«Зачем тебе, Хофни, заниматься глупостями, — говорит мне мать, — отец твой не философствует, не философствовал и твой дедушка, и во всей нашей семье не найдется ни одного сумасбродного „философа“. Твой тесть тоже не философ, однако почтенный, славный человек; невеста у тебя красивая, чистая, как солнце, а к Пуриму пришлют тебе в подарок золотые часы…»
Но «Море», «Море»! Какой он страшный, и как я его люблю!
Дрожь пробегает по всему телу, волосы на голове становятся дыбом, и мысль, высокая до небес и глубокая, как бездна, охватывает меня… Одиноким брожу я в этом мире мыслей и грез; какая-то могучая волна против моего желания бросила меня в этот проклятый водоворот и, против желания, я думаю и думаю… И думы эти горькие и страшные; они колют мой мозг миллионами игл, заставляют дрожать мое сердце, иссушают мои кости, высасывают жизнь. Два различных мира борются во мне, различных и далеких, как восток от запада, а мое бедное, несчастное сердце носит их вместе…
Кто-то постучал в дверь. Это пришел, наверное, реб Шлойме. Он три ночи в неделю бодрствует и занимается Торой. Я прячу «Море» за пюпитр, за которым стою, так как раби Шлойме не любит его. Он обыкновенно говорит: «Я люблю автора „Яд Хазака“[130]

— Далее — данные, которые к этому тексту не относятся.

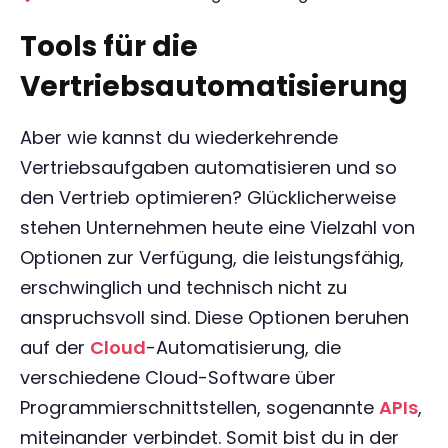
Tools für die
Vertriebsautomatisierung
Aber wie kannst du wiederkehrende
Vertriebsaufgaben automatisieren und so
den Vertrieb optimieren? Glücklicherweise
stehen Unternehmen heute eine Vielzahl von
Optionen zur Verfügung, die leistungsfähig,
erschwinglich und technisch nicht zu
anspruchsvoll sind. Diese Optionen beruhen
auf der
Cloud
-Automatisierung, die
verschiedene Cloud-Software über
Programmierschnittstellen, sogenannte
APIs
,
miteinander verbindet. Somit bist du in der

, но не автора „Море невухим“», а я люблю раби Шлойме, люблю его всем сердцем, всей душой и — Боже меня упаси! — хоть чем-нибудь его оскорбить или огорчить.Раби Шлойме — это чудный, светящийся образ среди черных теней, бесшумно двигающихся по бейс-гамедрошу. Ему уже больше шестидесяти, стан его согбен, голова опущена на грудь. Его белый, широкий лоб испещрен малыми и большими морщинами, большие и глубокие глаза выглядывают из своих огромных орбит подобно двум источникам живительной влаги в пустыне, где нет ни трав, ни людей. На устах его царит вечная улыбка — итог глубоких раздумий, полных бесконечной любви к заблуждающемуся человечеству; лицо его выражает пылкость юноши и спокойствие старца.
Раби Шлойме точно магнит притягивает меня к себе. «Почему, — думаю я часто про себя, — этот старый раби Шлойме, этот прибитый, приниженный бедняк, у которого в доме нет и куска хлеба, бодрствует по ночам, а я… я — юноша, полный сил и жизни, никогда ни в чем не нуждающийся, восстаю против этого бодрствования?» Каким ничтожным кажусь я тогда сам себе!..

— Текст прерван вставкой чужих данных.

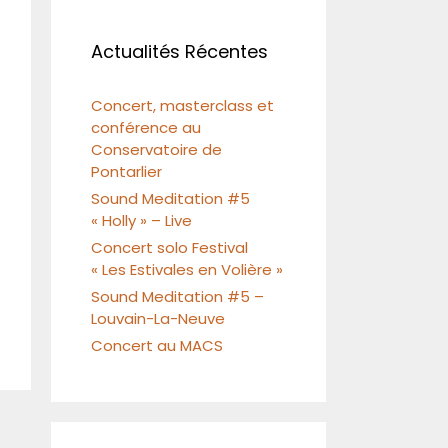
Actualités Récentes
Concert, masterclass et
conférence au
Conservatoire de
Pontarlier
Sound Meditation #5
« Holly » – Live
Concert solo Festival
« Les Estivales en Volière »
Sound Meditation #5 –
Louvain-La-Neuve
Concert au MACS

Раби Шлойме читает Тору всегда стоя; он говорит, что не чувствует ее вкуса, когда сидя читает. «Тора, — говорит он, — требует духовного простора; я не только должен забыть, что голоден или утомлен, но что даже существует вообще голод или утомление; я должен забыть, что существует еще другой мир, другая жизнь, кроме этого мира и этой жизни; я забываю, что есть начало и конец моему учению, но должен знать, что я — „конечный“, представляю только бесконечно малую частичку великой, вечной и „бесконечной Торы“»…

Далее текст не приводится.